YOUR GOAL:
Exactness is required throughout. Return every record once more.

▶

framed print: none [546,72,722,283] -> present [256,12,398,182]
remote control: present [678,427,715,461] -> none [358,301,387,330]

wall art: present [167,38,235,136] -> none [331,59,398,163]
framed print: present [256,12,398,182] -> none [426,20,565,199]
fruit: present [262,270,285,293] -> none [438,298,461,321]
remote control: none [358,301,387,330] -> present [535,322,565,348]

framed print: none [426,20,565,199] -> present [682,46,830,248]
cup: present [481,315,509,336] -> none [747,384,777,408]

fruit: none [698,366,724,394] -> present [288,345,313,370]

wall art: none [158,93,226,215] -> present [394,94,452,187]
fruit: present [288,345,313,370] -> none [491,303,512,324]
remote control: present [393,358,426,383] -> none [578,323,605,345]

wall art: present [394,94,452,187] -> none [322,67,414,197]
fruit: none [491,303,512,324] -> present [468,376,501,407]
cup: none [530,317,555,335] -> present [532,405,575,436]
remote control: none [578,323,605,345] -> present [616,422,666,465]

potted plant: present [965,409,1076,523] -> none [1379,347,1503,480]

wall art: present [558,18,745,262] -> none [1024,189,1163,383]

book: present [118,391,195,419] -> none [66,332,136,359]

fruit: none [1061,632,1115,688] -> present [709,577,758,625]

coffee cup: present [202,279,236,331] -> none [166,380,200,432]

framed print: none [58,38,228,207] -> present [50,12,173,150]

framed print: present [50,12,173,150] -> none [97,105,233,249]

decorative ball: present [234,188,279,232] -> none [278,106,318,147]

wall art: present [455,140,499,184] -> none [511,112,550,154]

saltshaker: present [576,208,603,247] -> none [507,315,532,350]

◀

SOLUTION TO THIS EXERCISE:
framed print: none [546,72,722,283] -> present [256,12,398,182]
remote control: present [678,427,715,461] -> none [358,301,387,330]

wall art: present [167,38,235,136] -> none [331,59,398,163]
framed print: present [256,12,398,182] -> none [426,20,565,199]
fruit: present [262,270,285,293] -> none [438,298,461,321]
remote control: none [358,301,387,330] -> present [535,322,565,348]

framed print: none [426,20,565,199] -> present [682,46,830,248]
cup: present [481,315,509,336] -> none [747,384,777,408]

fruit: none [698,366,724,394] -> present [288,345,313,370]

wall art: none [158,93,226,215] -> present [394,94,452,187]
fruit: present [288,345,313,370] -> none [491,303,512,324]
remote control: present [393,358,426,383] -> none [578,323,605,345]

wall art: present [394,94,452,187] -> none [322,67,414,197]
fruit: none [491,303,512,324] -> present [468,376,501,407]
cup: none [530,317,555,335] -> present [532,405,575,436]
remote control: none [578,323,605,345] -> present [616,422,666,465]

potted plant: present [965,409,1076,523] -> none [1379,347,1503,480]

wall art: present [558,18,745,262] -> none [1024,189,1163,383]

book: present [118,391,195,419] -> none [66,332,136,359]

fruit: none [1061,632,1115,688] -> present [709,577,758,625]

coffee cup: present [202,279,236,331] -> none [166,380,200,432]

framed print: none [58,38,228,207] -> present [50,12,173,150]

framed print: present [50,12,173,150] -> none [97,105,233,249]

decorative ball: present [234,188,279,232] -> none [278,106,318,147]

wall art: present [455,140,499,184] -> none [511,112,550,154]

saltshaker: present [576,208,603,247] -> none [507,315,532,350]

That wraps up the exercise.